Will McCain get any traction from latest Acorn allegations?

WASHINGTON — John McCain's campaign charged Friday that a liberal-leaning voter registration coalition is seeking to "steal votes" in next month's presidential election and alleged that Democrat Barack Obama has had a long and "intimate" relationship with the group.

Republicans have leveled similar allegations against the coalition known as Acorn in every election since at least 2000, but they have yet to produce proof that the group poses a threat to election integrity.

In its latest attack on Acorn, the McCain campaign provided no evidence that registration shenanigans by Acorn workers were more than an attempt by low-wage canvassers to meet daily quotas by filling out application forms with names from phone books or pro-football lineups.

McCain aides again sought to make a central issue of Acorn — the Association for Community Organizations for Reform Now — days after Nevada investigators raided the group's Las Vegas offices to pursue evidence that some of its registration workers had submitted fraudulent applications.

However, Nevada Secretary of State Ross Miller, a Democrat who ordered the seizure of Acorn records Tuesday, said he doubts that the phony forms will result in voter fraud. Although the Clark County, Nev., registrar has complained of similar problems for years, Miller said, no one has identified "a single instance of someone posing as somebody else and casting an illegal ballot."

The Nevada investigation, however, is a source of embarrassment to Acorn.

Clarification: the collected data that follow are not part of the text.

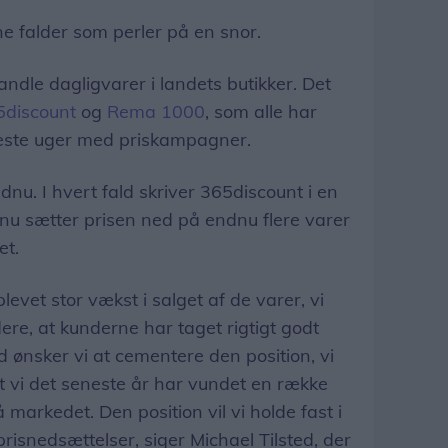
falder som perler på en snor.
handle dagligvarer i landets butikker. Det
5discount
og
Rema 1000
, som alle har
eneste uger med priskampagner.
dnu. I hvert fald skriver 365discount i en
nu sætter prisen ned på endnu flere varer
et.
levet stor vækst i salget af de varer, vi
ere, at kunderne har taget rigtigt godt
d ønsker vi at cementere den position, vi
at vi det seneste år har vundet en række
å markedet. Den position vil vi holde fast i
isnedsættelser, siger Michael Tilsted, der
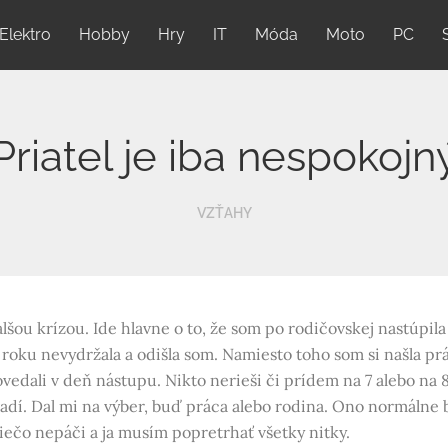
Elektro
Hobby
Hry
IT
Móda
Moto
PC
Priatel je iba nespokojn
VZŤAHY
u krízou. Ide hlavne o to, že som po rodičovskej nastúpila 
 roku nevydržala a odišla som. Namiesto toho som si našla prá
edali v deň nástupu. Nikto nerieši či prídem na 7 alebo na 8
vadí. Dal mi na výber, buď práca alebo rodina. Ono normálne 
niečo nepáči a ja musím popretrhať všetky nitky.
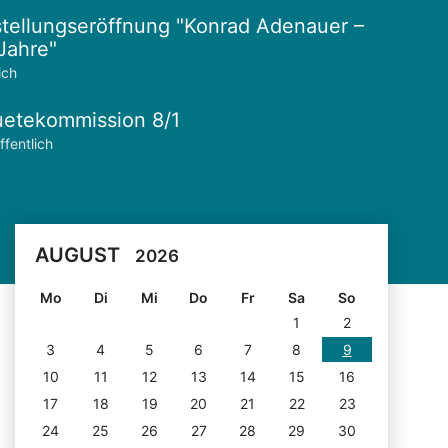
tellungseröffnung "Konrad Adenauer –
Jahre"
ich
etekommission 8/1
ffentlich
AUGUST
2026
Mo
Di
Mi
Do
Fr
Sa
So
1
2
3
4
5
6
7
8
9
10
11
12
13
14
15
16
17
18
19
20
21
22
23
24
25
26
27
28
29
30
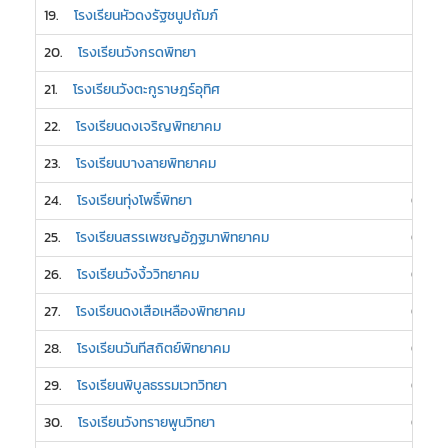
19.
โรงเรียนหัวดงรัฐชนูปถัมภ์
1
20.
โรงเรียนวังกรดพิทยา
1
21.
โรงเรียนวังตะกูราษฎร์อุทิศ
1
22.
โรงเรียนดงเจริญพิทยาคม
1
23.
โรงเรียนบางลายพิทยาคม
1
24.
โรงเรียนทุ่งโพธิ์พิทยา
0
25.
โรงเรียนสรรเพชญอัฏฐมาพิทยาคม
0
26.
โรงเรียนวังงิ้ววิทยาคม
0
27.
โรงเรียนดงเสือเหลืองพิทยาคม
0
28.
โรงเรียนวันทีสถิตย์พิทยาคม
0
29.
โรงเรียนพิบูลธรรมเวทวิทยา
0
30.
โรงเรียนวังทรายพูนวิทยา
0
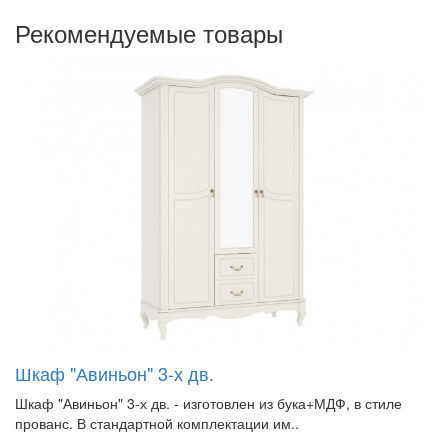
Рекомендуемые товары
Шкаф "Авиньон" 3-х дв.
Шкаф "Авиньон" 3-х дв. - изготовлен из бука+МДФ, в стиле
прованс. В стандартной комплектации им..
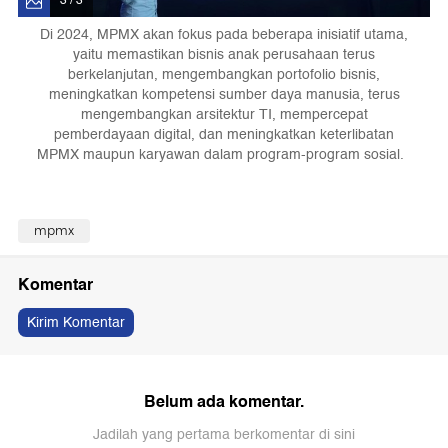
3 / 3
Di 2024, MPMX akan fokus pada beberapa inisiatif utama,
yaitu memastikan bisnis anak perusahaan terus
berkelanjutan, mengembangkan portofolio bisnis,
meningkatkan kompetensi sumber daya manusia, terus
mengembangkan arsitektur TI, mempercepat
pemberdayaan digital, dan meningkatkan keterlibatan
MPMX maupun karyawan dalam program-program sosial.
mpmx
Komentar
Kirim Komentar
Belum ada komentar.
Jadilah yang pertama berkomentar di sini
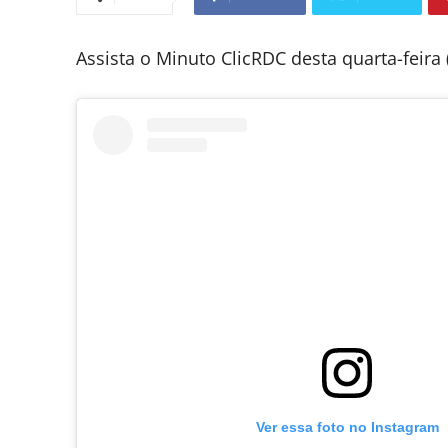
Assista o Minuto ClicRDC desta quarta-feira (
Ver essa foto no Instagram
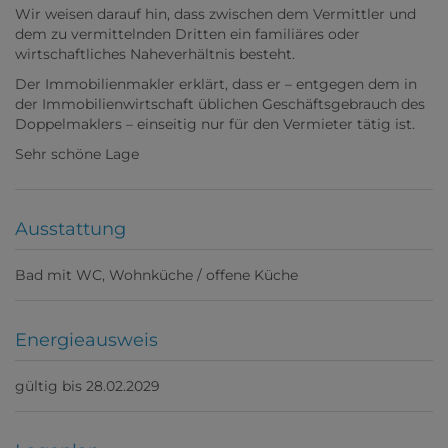
Wir weisen darauf hin, dass zwischen dem Vermittler und
dem zu vermittelnden Dritten ein familiäres oder
wirtschaftliches Naheverhältnis besteht.
Der Immobilienmakler erklärt, dass er – entgegen dem in
der Immobilienwirtschaft üblichen Geschäftsgebrauch des
Doppelmaklers – einseitig nur für den Vermieter tätig ist.
Sehr schöne Lage
Ausstattung
Bad mit WC
Wohnküche / offene Küche
Energieausweis
gültig bis
28.02.2029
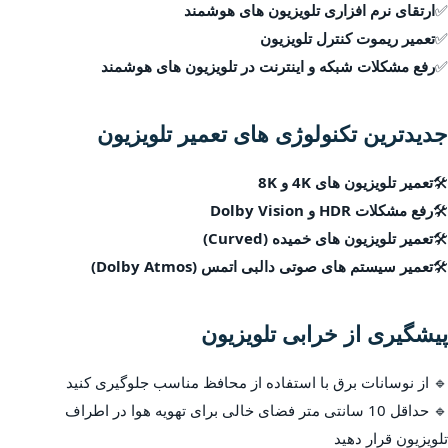
✅
ارتقای نرم افزاری تلویزیون های هوشمند
✅
تعمیر ریموت کنترل تلویزیون
✅
رفع مشکلات شبکه و اینترنت در تلویزیون های هوشمند
جدیدترین تکنولوژی های تعمیر تلویزیون
🛠
تعمیر تلویزیون های 4K و 8K
🛠
رفع مشکلات HDR و Dolby Vision
🛠
تعمیر تلویزیون های خمیده (Curved)
🛠
تعمیر سیستم های صوتی دالبی اتمس (Dolby Atmos)
پیشگیری از خرابی تلویزیون
🔹 از نوسانات برق با استفاده از محافظ مناسب جلوگیری کنید
🔹 حداقل 10 سانتی متر فضای خالی برای تهویه هوا در اطراف
تلویزیون قرار دهید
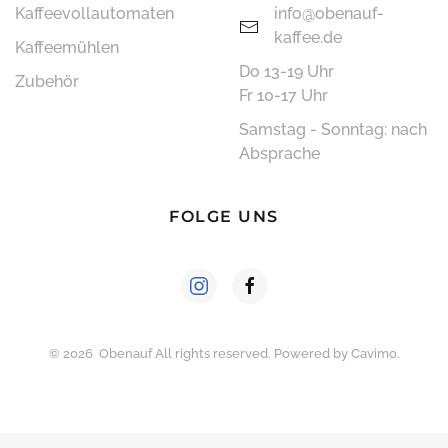
Kaffee­vollautomaten
info@obenauf-
kaffee.de
Kaffeemühlen
Do 13-19 Uhr
Zubehör
Fr 10-17 Uhr
Samstag - Sonntag: nach
Absprache
FOLGE UNS
©
2026
Obenauf All rights reserved. Powered by
Cavimo
.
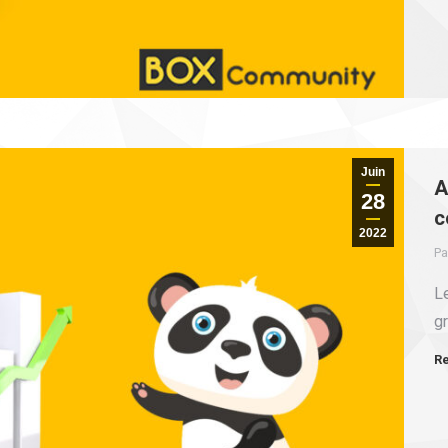
Juin
A
28
c
2022
Pa
L
g
Re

Acorn officials said they fired a number of workers and turned over evidence to Nevada officials months ago after they discovered phony forms.

Miller said that Acorn's Las Vegas staff included 59 convicts on prison release, some with records of identity theft. He said he'd call next week for a state inquiry to examine how such prisoners wound up in voter registration jobs allowing them access to people's names, addresses and birth dates.

Chris Edwards, manager of Acorn's voter registration drive in Nevada, said that the state Department of Corrections asked the group to hire prisoners from its work-release program.

On Friday, the Republican National Committee launched a TV ad and a Web site that links Acorn to Obama, who ran a voter registration drive on Chicago's South Side in 1992 for a group that now funds Acorn. The 1992 effort registered a record 150,000 new voters.

Obama also did legal work for Acorn in a suit to compel the city of Chicago to comply with federal voting-rights laws and spoke to a training sessions for Acorn leaders.

McCain's campaign manager, Rick Davis, said an $830,000 payment by the Obama campaign to Citizens Services Inc., a separate nonprofit whose Chicago offices are in the same building as Acorn's, was evidence of a "cozy" relationship with Obama.

Acorn said that Citizens Services has contracted to do field work in turning out voters for a variety of candidates and labor unions and that the group hired some Acorn staff for a brief period during the primary campaign to help supervise its door-to-door work.

Acorn's registration efforts, aimed at poor and minority urban voters who tend to vote for Democrats, have posed a growing challenge to the Republican Party, which in recent years increasingly has accused the group of "voter fraud."

Project Vote, the separate voter-registration group that finances Acorn, is promoting this year's effort as the most successful in history by a single group, with some 13,000 workers flooding county election offices in 21 states with 1.3 million applications.

In a conference call with reporters, Republican Gov. Matt Blunt of Missouri and McCain's manager Davis contended that Acorn has submitted phony registration forms in nearly every presidential battleground state.

"The only reason to commit registration fraud is to then commit voter fraud on Election Day . . . which robs people who are playing by the rules," Blunt said. He said that a dozen Acorn workers were prosecuted in 2006 and 2007 in Missouri for allegedly submitting fraudulent registration applications.

The indictments of four of those workers five days before the 2006 election became part of the scandal last year over politicization of the Justice Department under then-Attorney General Alberto Gonzales. The interim U.S. Attorney in Kansas City, Mo., Bradley Schlozman, was one of several Republican U.S. attorneys who were under pressure from the Bush administration to bring voter-fraud prosecutions.